- [WHAT IS NEEDED]
Copy all lines containing the string "Right" from the records below.

- [AVAILABLE RECORDS]
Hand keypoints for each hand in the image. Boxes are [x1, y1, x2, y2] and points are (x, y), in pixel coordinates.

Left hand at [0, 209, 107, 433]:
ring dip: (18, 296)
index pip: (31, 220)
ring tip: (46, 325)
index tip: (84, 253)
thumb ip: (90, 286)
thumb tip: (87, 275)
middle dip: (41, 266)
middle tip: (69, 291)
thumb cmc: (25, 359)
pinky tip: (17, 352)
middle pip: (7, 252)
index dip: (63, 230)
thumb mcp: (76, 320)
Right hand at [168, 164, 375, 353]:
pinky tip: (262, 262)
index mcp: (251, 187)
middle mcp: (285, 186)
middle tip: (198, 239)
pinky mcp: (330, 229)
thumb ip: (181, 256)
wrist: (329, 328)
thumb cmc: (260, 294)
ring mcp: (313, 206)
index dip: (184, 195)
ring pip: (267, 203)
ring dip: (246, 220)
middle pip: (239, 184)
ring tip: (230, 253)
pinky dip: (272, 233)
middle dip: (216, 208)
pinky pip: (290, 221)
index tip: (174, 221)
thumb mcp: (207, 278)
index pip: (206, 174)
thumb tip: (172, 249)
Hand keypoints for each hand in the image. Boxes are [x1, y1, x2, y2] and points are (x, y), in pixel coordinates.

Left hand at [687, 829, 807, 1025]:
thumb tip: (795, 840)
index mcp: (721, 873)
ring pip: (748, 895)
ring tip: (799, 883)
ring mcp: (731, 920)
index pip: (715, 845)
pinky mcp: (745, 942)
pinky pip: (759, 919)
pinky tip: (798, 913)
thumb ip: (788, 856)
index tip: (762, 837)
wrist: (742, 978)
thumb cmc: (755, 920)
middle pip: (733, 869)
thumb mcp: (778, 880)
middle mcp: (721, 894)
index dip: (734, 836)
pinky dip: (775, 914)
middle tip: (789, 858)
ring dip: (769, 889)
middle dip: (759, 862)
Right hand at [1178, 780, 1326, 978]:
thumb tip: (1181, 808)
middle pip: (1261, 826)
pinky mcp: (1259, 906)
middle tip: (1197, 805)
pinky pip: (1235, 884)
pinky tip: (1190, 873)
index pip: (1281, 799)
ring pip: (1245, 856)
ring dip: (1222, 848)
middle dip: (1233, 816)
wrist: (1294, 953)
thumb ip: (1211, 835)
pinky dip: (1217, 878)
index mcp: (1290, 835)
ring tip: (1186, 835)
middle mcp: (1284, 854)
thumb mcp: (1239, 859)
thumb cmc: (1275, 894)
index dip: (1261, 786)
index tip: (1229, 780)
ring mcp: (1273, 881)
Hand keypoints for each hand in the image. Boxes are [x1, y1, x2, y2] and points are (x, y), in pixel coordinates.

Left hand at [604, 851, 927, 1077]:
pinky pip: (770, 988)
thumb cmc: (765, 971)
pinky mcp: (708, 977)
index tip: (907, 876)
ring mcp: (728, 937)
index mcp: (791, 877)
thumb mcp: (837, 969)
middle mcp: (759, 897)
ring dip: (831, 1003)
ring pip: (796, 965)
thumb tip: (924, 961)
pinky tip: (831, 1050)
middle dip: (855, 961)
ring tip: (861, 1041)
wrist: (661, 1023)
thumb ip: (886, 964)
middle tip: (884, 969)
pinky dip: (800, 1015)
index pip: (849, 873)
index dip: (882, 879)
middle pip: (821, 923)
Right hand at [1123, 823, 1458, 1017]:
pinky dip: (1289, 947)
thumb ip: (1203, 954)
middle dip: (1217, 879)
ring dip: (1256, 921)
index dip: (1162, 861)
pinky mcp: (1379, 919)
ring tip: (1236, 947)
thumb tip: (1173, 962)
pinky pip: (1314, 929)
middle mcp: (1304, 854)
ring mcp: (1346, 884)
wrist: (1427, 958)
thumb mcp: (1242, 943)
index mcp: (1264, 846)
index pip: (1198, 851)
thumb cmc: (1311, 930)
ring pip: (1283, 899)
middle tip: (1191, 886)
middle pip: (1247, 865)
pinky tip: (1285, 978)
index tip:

- [WRITTEN ANSWER]
Right hand at [168, 164, 375, 353]:
Right hand at [1178, 780, 1326, 978]:
Right hand at [1123, 823, 1458, 1017]:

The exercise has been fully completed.